Who is considered as the father of economics?
- Alfred Marshall
- Adam Smith
- David Ricardo
- Esther Duflo
Adam Smith was an 18th-century Scottish philosopher. He is considered the father of modern economics. He published “The Wealth of Nations” in 1776.
Who was the Prime Minister of the British Empire during the 1857 revolt?
- William Pitt
- Charles Grey
- William Lamb
- Lord Palmerston
Henry John Temple, 3rd Viscount Palmerston was a British statesman who served twice as a Prime Minister in the mid-19th century. Palmerston dominated British foreign policy during the period 1830 to 1865 when Britain was at the height of its imperial power. He held office almost continuously from 1807 until his death in 1865.
Which Act abolished the administration system in India?
- Pitt’s India Act of 1784
- Government of India Act of 1858
- Charter Act of 1913
- Regulating Act of 1773
The Regulating Act of 1773 abolished the administration system in India.

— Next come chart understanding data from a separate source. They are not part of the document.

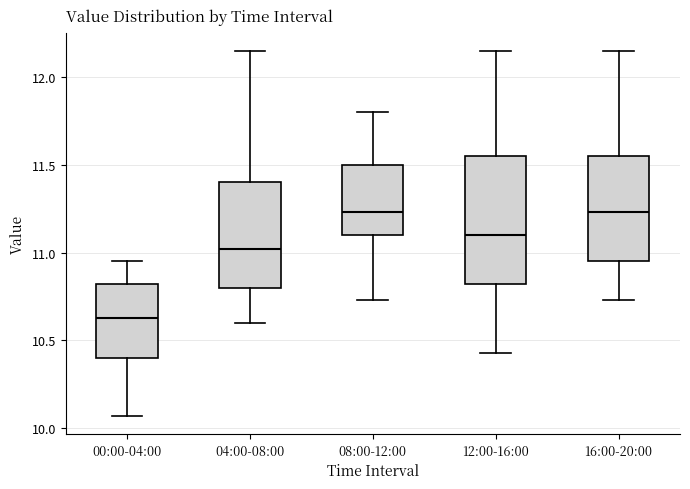

Reading left to right, read every box against the y-axis: the position of its median line, the range the box covers, and the ends of its whiskers. The values are not printed on the chart, so give them approximately, as read against the axis.

00:00-04:00: median 10.65, box 10.40 to 10.80, whiskers 10.05 to 10.95
04:00-08:00: median 11.00, box 10.80 to 11.40, whiskers 10.60 to 12.15
08:00-12:00: median 11.25, box 11.10 to 11.50, whiskers 10.75 to 11.80
12:00-16:00: median 11.10, box 10.80 to 11.55, whiskers 10.45 to 12.15
16:00-20:00: median 11.25, box 10.95 to 11.55, whiskers 10.75 to 12.15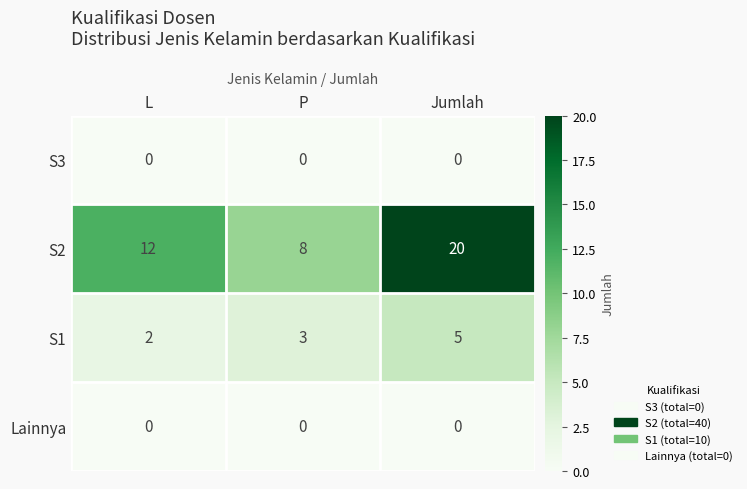

The S3 series shows 0 at P. True or false?

True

This was the first step taken by the British government to control and regulate the affairs of the East India Company in India, as well as the first time the Company's political and administrative functions were recognized.
Which act completely ended the commercial trade monopoly of the East India Company?
- Charter Act of 1853
- Charter Act of 1833
- Charter Act of 1813
- Government of India Act, 1858
The charter Act of 1853 abolished East India Company's Monopoly of Indian trade. Under the government of India Act 1858, the British parliament took the responsibility for ruling India directly.
What type of economy is followed in India?
- Traditional Economy: Economic system based on goods, services, and work, all of which follow certain established trends.
- Command Economy: A dominant centralized authority – usually the government – that controls a significant portion of the economic structure.
- Market Economy: Economic system based on the concept of free markets.
- Mixed Economy: Economic system that combine the characteristics of the market and command economic systems.
A mixed economic system is a system that combines aspects of both capitalism and socialism. This means that some industries are controlled by private businesses and individuals, while other industries are controlled by the government.